(Data records)
───

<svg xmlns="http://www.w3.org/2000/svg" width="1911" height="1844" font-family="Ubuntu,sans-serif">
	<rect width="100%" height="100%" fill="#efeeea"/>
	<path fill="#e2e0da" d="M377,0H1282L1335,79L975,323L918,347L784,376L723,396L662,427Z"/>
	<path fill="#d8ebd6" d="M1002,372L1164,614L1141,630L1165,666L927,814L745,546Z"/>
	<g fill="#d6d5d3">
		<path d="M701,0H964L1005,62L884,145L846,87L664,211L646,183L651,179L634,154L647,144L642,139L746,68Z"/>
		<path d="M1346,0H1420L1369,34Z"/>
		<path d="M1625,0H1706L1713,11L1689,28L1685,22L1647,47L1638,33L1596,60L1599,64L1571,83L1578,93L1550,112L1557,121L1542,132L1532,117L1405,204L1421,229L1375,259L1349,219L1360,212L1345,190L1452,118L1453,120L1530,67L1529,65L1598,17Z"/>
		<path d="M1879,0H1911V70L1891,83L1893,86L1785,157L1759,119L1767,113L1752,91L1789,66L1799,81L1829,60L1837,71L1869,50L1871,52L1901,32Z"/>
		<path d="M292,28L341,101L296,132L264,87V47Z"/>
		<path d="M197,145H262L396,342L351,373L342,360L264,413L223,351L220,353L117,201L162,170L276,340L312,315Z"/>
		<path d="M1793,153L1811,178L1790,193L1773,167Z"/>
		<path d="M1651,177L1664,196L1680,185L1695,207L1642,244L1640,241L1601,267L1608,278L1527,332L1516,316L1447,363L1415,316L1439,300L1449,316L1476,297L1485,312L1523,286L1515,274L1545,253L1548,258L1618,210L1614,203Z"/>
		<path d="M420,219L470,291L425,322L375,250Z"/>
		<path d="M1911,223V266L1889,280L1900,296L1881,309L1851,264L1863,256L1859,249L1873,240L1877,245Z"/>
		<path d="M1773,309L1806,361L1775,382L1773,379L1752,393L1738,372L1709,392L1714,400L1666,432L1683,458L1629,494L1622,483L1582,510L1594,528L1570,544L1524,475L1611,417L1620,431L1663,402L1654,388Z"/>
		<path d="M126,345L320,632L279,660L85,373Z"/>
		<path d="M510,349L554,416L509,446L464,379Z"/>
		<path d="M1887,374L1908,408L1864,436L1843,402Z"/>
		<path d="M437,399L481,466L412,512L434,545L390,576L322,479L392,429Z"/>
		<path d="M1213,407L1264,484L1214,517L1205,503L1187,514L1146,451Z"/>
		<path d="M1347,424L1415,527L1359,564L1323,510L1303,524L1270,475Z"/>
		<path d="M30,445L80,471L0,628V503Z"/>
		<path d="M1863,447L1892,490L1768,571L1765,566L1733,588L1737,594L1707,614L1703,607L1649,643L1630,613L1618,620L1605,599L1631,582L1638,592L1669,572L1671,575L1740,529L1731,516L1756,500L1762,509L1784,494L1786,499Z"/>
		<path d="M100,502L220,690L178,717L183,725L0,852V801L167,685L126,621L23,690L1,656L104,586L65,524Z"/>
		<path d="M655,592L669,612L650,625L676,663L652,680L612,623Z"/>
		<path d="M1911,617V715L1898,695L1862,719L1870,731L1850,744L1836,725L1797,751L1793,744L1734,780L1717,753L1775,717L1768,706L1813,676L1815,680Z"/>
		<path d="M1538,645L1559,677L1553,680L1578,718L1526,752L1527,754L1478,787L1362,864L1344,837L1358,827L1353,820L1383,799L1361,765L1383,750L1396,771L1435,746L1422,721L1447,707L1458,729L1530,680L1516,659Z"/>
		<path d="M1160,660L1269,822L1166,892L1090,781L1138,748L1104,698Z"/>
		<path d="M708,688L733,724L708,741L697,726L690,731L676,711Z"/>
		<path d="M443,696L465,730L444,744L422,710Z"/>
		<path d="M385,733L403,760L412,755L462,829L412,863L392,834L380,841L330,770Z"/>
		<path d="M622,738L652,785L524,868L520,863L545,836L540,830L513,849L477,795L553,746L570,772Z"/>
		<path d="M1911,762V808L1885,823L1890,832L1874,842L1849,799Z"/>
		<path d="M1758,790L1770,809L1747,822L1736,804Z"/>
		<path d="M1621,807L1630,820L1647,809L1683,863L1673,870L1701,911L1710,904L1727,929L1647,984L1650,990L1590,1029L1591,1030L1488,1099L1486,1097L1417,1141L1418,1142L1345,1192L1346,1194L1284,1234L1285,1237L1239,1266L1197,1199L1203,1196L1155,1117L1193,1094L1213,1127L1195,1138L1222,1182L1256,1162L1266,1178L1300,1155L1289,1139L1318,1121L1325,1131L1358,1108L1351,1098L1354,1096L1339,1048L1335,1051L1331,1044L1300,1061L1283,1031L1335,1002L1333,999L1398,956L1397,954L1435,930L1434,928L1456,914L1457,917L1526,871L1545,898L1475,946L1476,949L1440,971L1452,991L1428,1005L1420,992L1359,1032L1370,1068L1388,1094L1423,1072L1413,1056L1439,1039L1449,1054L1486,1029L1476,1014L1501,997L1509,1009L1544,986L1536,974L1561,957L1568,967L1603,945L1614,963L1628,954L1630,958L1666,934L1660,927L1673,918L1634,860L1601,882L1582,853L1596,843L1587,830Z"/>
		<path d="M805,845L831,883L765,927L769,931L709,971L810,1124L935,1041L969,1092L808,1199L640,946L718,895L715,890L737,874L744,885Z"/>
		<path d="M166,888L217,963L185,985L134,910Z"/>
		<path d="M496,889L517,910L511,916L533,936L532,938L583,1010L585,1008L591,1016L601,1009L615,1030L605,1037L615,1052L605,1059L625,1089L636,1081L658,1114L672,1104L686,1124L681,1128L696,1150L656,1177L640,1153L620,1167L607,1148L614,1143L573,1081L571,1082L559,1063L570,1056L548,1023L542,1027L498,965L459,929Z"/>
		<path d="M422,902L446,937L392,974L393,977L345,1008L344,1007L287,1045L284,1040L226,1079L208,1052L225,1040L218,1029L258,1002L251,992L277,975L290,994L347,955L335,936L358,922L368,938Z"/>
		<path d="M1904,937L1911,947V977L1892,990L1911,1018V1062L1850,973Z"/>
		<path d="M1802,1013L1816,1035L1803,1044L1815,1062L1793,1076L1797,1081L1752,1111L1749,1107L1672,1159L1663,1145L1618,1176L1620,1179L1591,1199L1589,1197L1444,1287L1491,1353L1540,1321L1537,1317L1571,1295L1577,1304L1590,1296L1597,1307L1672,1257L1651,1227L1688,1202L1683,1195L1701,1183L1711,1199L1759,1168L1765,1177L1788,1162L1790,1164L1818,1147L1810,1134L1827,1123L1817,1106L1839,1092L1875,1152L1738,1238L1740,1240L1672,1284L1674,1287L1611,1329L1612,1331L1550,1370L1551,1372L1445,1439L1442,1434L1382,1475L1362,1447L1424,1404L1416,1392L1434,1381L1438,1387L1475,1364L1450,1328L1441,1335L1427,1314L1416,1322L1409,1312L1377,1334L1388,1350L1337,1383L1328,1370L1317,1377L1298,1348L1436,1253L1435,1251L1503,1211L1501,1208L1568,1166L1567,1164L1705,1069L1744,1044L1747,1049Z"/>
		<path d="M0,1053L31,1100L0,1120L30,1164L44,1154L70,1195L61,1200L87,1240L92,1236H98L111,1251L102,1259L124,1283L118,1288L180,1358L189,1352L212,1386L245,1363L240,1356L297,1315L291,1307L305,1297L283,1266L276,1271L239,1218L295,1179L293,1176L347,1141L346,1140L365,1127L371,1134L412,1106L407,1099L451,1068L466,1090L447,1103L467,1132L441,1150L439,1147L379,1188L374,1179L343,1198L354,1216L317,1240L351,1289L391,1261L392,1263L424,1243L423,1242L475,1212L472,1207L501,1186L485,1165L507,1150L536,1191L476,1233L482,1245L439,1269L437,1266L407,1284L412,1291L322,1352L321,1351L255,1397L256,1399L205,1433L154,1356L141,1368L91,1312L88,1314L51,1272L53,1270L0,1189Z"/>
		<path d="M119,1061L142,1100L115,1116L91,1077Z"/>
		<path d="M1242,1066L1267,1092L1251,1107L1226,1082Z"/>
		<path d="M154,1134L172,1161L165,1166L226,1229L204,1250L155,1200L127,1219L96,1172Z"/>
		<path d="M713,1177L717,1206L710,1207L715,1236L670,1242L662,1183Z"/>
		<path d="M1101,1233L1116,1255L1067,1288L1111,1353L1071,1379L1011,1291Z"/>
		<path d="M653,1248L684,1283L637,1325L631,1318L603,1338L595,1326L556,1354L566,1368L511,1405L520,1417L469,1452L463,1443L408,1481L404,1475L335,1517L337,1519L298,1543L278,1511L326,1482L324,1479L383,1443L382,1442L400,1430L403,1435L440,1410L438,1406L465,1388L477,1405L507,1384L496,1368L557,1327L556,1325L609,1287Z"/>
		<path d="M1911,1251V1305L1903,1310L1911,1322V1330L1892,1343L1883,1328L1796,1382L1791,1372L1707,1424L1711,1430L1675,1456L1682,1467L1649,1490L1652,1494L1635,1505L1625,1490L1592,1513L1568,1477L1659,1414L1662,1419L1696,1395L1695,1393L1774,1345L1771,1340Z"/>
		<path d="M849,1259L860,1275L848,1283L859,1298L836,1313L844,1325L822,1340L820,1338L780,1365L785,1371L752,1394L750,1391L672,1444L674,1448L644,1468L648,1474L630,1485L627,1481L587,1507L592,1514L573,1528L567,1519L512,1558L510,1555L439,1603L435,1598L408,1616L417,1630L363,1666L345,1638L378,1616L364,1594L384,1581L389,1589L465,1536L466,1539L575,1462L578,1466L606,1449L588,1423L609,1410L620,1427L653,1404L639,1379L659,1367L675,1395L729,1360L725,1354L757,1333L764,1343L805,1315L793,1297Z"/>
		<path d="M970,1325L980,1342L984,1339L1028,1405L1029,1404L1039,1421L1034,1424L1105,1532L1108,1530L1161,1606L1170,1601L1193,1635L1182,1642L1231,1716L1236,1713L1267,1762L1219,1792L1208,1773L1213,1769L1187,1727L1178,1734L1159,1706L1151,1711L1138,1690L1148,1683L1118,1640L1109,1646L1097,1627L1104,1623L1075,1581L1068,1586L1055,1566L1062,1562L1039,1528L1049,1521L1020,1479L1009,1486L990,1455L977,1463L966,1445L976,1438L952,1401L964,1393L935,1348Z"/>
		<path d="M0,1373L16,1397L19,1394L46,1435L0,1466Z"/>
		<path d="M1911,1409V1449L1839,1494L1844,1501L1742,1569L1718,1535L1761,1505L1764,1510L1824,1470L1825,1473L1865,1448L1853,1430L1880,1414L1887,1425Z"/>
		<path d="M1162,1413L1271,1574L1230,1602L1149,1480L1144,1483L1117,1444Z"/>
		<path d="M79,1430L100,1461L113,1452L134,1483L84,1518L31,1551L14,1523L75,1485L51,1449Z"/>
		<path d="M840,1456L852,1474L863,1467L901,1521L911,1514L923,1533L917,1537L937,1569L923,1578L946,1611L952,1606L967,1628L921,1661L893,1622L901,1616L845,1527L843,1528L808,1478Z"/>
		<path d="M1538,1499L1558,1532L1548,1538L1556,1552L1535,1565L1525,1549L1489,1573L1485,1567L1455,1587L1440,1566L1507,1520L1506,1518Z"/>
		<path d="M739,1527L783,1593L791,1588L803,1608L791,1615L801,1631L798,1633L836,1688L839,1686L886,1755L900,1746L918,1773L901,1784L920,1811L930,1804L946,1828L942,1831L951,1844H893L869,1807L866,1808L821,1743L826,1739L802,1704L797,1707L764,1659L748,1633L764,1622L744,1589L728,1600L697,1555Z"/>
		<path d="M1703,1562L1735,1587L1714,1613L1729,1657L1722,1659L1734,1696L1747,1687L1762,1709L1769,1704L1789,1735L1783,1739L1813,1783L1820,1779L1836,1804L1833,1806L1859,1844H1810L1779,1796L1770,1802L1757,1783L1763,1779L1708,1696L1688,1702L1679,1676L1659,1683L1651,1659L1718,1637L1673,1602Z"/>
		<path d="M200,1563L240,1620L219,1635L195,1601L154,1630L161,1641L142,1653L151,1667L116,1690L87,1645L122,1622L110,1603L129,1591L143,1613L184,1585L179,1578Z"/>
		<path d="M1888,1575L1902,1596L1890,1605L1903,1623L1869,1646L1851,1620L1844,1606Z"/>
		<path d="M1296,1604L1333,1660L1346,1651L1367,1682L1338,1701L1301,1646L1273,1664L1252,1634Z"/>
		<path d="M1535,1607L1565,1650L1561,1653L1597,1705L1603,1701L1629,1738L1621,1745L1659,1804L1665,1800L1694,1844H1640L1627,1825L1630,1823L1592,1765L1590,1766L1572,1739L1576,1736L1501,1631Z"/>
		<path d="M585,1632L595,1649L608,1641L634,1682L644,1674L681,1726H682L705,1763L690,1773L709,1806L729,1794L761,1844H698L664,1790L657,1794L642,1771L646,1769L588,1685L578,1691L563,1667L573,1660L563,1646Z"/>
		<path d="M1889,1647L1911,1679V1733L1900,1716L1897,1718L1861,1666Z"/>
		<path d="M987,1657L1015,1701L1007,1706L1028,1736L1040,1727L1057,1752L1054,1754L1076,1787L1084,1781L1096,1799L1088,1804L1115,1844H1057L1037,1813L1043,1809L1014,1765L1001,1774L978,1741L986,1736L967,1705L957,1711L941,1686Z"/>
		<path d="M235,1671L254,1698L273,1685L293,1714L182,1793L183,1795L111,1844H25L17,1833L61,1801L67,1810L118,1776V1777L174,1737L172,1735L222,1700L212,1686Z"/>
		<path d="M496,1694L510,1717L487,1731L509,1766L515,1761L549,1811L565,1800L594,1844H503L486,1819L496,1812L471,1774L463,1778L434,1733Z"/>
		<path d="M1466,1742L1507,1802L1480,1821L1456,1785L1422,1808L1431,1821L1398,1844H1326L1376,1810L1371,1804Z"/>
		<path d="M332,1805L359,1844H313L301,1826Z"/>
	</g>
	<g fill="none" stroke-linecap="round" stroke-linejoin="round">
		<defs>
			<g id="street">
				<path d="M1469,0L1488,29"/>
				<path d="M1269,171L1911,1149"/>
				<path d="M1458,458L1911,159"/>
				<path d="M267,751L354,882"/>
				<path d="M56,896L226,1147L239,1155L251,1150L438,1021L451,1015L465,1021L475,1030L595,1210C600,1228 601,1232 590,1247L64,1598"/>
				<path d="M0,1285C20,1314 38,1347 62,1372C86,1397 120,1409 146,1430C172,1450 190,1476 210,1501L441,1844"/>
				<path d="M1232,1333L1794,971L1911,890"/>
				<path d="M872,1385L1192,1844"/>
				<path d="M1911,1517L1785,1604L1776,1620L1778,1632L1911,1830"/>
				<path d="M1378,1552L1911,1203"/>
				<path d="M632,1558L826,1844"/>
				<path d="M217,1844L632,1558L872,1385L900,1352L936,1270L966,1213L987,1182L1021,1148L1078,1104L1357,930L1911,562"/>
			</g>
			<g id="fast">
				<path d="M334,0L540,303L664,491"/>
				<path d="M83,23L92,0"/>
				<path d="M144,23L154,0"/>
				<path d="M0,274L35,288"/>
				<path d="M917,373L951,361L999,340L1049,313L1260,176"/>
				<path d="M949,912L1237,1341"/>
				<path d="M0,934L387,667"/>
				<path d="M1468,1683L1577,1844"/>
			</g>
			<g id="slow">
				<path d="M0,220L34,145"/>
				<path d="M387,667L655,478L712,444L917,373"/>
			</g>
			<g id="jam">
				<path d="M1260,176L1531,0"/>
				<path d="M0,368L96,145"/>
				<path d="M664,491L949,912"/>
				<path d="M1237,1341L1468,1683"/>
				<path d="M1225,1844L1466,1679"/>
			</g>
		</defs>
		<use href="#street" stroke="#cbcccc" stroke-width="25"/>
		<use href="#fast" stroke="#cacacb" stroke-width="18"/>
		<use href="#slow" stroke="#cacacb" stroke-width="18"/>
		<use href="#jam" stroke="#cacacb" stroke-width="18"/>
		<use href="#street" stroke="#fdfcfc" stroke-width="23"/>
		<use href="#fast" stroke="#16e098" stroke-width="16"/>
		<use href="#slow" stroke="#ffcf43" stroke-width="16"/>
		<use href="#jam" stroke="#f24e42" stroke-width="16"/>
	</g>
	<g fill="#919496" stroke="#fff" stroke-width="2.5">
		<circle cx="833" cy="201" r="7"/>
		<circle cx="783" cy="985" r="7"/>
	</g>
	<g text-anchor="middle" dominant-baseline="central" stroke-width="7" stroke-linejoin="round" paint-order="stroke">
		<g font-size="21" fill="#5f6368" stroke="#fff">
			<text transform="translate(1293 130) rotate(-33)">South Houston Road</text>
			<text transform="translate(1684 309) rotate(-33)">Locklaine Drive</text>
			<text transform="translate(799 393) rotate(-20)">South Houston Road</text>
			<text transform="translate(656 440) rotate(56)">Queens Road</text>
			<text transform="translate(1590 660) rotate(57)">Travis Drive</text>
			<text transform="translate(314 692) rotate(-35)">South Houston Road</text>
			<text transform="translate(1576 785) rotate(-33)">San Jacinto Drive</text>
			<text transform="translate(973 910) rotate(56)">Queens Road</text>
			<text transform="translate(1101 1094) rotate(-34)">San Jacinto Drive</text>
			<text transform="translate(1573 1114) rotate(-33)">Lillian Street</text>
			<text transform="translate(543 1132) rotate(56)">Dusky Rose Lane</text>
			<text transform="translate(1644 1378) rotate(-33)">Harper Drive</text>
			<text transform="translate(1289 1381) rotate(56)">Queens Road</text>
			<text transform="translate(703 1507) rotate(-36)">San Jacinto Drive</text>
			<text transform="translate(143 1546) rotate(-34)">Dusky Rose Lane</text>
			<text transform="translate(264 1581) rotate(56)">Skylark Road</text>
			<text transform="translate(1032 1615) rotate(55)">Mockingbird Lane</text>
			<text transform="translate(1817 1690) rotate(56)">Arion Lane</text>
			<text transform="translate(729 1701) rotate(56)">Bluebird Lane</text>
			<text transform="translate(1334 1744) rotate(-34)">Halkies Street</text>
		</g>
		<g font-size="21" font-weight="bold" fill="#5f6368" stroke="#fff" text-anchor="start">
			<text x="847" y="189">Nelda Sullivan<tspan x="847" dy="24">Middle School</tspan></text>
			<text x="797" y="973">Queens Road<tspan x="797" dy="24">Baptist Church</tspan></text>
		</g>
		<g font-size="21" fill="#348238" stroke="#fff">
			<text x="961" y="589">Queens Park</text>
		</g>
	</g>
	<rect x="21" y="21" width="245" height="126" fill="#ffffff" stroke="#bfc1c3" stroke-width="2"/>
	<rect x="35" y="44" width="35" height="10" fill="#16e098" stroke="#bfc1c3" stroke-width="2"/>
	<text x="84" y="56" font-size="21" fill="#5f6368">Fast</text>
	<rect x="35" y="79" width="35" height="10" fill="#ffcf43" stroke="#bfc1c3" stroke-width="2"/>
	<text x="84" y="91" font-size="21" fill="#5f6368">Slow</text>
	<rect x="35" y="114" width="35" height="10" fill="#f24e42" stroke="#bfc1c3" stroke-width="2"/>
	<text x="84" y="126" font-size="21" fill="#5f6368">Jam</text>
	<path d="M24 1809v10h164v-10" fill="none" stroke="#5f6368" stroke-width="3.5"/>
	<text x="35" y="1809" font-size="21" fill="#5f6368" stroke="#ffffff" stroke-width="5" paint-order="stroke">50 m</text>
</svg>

───

Look for the word "round" in the data, then return every line that contains it.

WRITTEN REPLY:
	<g fill="none" stroke-linecap="round" stroke-linejoin="round">
	<g text-anchor="middle" dominant-baseline="central" stroke-width="7" stroke-linejoin="round" paint-order="stroke">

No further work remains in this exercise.